### Brief
In two sentences, summarize the passage below on writing the history of the Federal Republic.

As the contributions in this special issue make clear, a search for new narratives for the history of the Federal Republic is currently underway. It is neither likely nor desirable that this search yield yet another consensus narrative. But it might provide an ever more complex and nuanced picture of the Federal Republic as a historical formation that, during the almost seventy years of its existence, witnessed dramatic transformations and deep sociocultural changes, yet managed to avoid the violence and political ruptures of previous periods of German history. With that in mind, this special issue offers a glimpse of possible new directions for writing the history of the Federal Republic in the twenty-first century.

### Data under study
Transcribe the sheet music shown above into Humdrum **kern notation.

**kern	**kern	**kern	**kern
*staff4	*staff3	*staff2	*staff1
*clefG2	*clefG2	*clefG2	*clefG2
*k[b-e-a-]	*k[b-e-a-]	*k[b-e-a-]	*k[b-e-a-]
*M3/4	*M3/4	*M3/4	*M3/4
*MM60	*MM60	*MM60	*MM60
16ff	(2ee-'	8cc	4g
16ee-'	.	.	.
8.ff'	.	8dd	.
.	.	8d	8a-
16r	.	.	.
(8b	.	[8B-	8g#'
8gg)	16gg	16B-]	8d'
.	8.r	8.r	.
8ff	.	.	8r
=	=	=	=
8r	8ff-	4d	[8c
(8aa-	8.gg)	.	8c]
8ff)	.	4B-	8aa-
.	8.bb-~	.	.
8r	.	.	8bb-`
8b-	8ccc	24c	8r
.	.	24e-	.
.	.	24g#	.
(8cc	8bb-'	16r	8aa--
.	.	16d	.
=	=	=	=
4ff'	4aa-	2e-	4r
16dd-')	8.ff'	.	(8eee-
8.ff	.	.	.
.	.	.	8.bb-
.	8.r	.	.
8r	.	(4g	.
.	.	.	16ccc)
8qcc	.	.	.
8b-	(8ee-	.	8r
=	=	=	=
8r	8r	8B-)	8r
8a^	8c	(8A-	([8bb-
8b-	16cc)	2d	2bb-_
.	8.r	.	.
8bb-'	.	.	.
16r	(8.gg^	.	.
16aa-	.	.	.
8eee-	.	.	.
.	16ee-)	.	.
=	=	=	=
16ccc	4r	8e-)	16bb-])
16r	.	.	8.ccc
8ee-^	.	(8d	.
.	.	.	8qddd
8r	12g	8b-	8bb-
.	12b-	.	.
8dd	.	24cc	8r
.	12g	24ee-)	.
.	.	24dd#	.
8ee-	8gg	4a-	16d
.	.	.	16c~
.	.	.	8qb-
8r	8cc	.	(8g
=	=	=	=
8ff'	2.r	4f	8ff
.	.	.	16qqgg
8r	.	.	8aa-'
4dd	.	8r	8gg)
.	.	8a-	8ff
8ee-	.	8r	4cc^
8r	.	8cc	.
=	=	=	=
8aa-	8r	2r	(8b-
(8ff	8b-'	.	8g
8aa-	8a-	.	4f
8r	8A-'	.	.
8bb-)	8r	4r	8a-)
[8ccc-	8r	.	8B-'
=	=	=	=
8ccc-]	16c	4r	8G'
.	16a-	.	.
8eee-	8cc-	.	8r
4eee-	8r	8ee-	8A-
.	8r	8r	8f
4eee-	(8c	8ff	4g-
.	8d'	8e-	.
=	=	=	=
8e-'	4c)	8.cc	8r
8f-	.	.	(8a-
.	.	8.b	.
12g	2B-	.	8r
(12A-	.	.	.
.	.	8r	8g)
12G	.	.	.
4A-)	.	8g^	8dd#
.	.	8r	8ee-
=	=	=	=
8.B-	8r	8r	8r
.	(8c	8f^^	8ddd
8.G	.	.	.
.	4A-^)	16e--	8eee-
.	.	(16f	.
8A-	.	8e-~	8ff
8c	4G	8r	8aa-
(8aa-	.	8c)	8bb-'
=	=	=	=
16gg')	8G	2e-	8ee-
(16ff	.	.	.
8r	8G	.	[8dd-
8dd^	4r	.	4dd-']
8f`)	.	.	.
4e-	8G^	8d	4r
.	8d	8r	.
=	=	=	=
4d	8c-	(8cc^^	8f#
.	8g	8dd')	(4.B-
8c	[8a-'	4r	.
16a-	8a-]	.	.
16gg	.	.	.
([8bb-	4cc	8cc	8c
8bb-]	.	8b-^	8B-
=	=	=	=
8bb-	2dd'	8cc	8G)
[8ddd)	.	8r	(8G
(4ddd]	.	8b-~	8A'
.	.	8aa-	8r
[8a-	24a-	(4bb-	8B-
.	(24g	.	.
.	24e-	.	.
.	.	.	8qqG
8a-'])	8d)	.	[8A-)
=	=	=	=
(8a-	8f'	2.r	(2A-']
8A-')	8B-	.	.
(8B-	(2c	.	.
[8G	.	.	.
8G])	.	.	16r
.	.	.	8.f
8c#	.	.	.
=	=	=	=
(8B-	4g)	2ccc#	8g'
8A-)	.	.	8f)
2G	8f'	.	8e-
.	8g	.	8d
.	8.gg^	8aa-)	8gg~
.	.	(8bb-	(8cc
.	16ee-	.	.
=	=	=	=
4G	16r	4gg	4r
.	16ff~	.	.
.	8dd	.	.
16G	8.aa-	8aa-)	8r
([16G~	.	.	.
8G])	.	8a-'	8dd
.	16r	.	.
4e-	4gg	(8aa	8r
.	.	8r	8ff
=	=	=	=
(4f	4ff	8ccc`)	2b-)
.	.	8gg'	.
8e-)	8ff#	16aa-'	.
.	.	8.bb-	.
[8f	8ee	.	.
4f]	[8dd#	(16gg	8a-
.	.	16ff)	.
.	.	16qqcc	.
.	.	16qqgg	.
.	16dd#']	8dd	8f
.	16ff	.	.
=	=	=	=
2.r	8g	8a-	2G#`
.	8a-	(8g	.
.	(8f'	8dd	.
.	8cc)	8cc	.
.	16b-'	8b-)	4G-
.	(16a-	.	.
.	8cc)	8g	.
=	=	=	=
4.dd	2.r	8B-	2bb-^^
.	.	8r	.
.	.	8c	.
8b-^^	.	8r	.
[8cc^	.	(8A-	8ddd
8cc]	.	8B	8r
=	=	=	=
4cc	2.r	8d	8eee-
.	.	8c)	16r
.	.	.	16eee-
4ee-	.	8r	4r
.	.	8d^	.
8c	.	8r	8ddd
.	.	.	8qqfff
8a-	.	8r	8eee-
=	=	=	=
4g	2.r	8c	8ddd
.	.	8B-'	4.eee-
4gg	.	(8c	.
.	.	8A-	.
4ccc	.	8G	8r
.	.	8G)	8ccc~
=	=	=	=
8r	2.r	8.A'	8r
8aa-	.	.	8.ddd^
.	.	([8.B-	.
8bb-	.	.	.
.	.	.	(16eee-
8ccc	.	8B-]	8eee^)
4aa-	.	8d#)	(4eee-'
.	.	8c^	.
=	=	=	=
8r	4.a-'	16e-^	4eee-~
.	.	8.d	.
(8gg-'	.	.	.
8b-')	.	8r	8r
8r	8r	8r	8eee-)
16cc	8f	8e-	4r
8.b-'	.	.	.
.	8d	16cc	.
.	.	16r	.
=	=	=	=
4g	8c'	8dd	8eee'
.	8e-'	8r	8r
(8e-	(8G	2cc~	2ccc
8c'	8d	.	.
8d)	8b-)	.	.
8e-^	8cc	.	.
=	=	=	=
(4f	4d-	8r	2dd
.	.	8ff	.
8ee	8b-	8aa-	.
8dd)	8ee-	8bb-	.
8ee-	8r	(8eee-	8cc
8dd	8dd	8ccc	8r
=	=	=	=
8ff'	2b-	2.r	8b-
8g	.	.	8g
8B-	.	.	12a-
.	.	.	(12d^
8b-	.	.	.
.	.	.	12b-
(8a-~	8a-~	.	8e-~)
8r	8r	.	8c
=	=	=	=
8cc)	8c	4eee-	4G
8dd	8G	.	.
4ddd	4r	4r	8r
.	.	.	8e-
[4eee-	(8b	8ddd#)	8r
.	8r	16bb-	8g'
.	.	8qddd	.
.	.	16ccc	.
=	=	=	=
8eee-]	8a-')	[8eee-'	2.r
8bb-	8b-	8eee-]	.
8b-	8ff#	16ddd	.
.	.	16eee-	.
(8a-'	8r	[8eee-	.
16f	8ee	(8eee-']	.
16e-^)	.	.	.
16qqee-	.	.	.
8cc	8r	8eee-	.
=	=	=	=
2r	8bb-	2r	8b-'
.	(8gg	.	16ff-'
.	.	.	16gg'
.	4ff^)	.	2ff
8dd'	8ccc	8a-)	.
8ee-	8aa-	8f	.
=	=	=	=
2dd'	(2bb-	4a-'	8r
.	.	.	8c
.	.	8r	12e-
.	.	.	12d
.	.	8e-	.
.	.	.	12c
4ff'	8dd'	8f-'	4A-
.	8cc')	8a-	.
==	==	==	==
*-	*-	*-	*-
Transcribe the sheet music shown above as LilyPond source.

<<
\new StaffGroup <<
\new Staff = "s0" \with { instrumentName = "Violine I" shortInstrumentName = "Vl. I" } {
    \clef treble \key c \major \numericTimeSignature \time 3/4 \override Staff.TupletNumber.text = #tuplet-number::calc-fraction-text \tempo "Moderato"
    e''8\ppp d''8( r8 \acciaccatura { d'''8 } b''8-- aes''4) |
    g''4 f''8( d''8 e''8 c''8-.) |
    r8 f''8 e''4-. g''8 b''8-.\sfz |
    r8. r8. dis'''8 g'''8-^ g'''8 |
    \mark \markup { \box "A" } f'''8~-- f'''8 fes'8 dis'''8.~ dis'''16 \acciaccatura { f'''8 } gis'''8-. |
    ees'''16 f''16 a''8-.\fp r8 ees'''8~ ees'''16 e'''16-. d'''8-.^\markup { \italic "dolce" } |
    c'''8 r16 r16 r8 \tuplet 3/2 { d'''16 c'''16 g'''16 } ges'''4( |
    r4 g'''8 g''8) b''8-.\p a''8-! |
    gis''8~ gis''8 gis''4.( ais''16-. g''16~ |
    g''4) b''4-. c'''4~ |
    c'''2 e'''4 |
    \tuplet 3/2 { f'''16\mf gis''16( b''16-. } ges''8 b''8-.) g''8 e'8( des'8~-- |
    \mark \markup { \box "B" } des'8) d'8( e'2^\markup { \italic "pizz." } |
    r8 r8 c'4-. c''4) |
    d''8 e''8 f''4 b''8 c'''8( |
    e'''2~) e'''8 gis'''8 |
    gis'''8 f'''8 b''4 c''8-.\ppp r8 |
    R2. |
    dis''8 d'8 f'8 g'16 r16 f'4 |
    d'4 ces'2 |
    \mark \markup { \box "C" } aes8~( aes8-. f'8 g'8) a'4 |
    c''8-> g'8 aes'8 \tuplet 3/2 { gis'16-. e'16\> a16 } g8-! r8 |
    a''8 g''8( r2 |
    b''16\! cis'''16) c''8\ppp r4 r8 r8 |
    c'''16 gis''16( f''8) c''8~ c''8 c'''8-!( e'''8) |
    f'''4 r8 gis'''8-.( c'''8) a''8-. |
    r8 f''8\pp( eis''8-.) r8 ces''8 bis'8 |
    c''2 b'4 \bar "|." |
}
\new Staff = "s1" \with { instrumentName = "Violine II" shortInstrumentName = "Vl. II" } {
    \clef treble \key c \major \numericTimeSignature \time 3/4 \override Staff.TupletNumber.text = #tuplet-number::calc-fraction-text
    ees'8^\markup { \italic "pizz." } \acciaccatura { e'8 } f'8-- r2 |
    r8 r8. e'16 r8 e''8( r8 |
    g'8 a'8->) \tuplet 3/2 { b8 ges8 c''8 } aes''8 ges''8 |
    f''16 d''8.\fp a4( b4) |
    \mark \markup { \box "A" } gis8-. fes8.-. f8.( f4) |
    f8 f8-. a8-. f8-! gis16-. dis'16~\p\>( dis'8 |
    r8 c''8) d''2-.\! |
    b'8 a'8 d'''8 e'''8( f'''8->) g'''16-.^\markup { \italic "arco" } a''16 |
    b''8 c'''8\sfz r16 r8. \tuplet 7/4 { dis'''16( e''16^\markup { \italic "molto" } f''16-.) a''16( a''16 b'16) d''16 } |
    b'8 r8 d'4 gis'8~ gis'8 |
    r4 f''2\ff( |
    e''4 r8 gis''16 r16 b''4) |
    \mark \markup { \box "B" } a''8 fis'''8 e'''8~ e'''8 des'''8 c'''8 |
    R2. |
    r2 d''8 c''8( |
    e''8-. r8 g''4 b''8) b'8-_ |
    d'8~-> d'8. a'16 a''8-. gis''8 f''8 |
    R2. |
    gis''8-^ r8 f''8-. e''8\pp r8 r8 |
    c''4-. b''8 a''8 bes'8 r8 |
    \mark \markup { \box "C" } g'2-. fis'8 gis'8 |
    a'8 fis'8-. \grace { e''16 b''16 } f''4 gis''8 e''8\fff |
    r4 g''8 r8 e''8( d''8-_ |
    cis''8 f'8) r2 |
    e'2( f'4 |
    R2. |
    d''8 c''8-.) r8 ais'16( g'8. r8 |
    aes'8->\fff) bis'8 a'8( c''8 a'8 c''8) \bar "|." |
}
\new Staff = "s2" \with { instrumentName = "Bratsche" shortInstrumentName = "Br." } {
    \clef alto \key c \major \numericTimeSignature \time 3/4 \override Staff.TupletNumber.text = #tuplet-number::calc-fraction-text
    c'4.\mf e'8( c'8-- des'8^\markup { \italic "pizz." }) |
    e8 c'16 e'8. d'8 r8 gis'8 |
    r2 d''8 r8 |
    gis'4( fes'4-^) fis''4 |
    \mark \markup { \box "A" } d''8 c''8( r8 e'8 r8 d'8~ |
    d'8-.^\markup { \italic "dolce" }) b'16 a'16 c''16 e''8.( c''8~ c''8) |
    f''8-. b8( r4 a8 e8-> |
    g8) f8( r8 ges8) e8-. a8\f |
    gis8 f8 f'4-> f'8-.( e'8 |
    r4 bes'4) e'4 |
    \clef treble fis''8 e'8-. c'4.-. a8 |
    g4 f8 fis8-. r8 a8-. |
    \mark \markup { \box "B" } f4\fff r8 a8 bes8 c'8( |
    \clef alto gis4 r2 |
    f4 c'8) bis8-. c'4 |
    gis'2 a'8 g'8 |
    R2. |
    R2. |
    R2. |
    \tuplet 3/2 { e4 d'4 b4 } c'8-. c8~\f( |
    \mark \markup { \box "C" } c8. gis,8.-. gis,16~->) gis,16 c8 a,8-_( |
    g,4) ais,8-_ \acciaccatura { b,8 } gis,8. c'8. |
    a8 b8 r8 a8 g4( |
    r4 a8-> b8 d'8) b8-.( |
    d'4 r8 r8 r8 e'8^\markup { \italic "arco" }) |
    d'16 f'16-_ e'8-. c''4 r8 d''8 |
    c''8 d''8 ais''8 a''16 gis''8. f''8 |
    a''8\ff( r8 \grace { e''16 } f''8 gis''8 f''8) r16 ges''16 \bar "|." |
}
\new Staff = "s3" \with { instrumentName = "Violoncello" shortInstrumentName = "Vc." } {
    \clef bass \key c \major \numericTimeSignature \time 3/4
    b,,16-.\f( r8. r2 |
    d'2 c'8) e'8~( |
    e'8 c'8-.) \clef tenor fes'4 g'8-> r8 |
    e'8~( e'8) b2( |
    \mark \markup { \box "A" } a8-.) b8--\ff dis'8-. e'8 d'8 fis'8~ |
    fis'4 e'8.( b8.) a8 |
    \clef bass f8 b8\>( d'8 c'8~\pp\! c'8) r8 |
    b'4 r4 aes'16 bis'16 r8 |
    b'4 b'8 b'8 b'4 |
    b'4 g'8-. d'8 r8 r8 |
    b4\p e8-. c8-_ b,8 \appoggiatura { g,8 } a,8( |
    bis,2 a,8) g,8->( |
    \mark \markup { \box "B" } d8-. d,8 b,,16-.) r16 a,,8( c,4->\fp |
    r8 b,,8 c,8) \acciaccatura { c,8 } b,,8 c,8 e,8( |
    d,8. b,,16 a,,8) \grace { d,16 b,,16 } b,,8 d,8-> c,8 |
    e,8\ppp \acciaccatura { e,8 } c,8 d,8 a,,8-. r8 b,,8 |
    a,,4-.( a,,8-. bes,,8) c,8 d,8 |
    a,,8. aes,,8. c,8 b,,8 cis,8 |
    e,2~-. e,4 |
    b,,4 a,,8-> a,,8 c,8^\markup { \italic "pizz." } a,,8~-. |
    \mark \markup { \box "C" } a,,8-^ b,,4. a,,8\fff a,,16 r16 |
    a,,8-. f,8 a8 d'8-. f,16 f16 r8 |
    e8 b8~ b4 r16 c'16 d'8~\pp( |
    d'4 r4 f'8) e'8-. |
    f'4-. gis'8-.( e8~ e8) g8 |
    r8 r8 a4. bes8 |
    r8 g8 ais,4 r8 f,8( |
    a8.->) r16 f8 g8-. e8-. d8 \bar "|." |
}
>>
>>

### Reply to the task
A search for new narratives of the Federal Republic's history is underway, and it should yield not another consensus narrative but a more complex and nuanced picture of a state that went through dramatic transformations and deep sociocultural changes over almost seventy years while avoiding the violence and political ruptures of earlier German history. This special issue offers a glimpse of possible new directions for writing that history in the twenty-first century.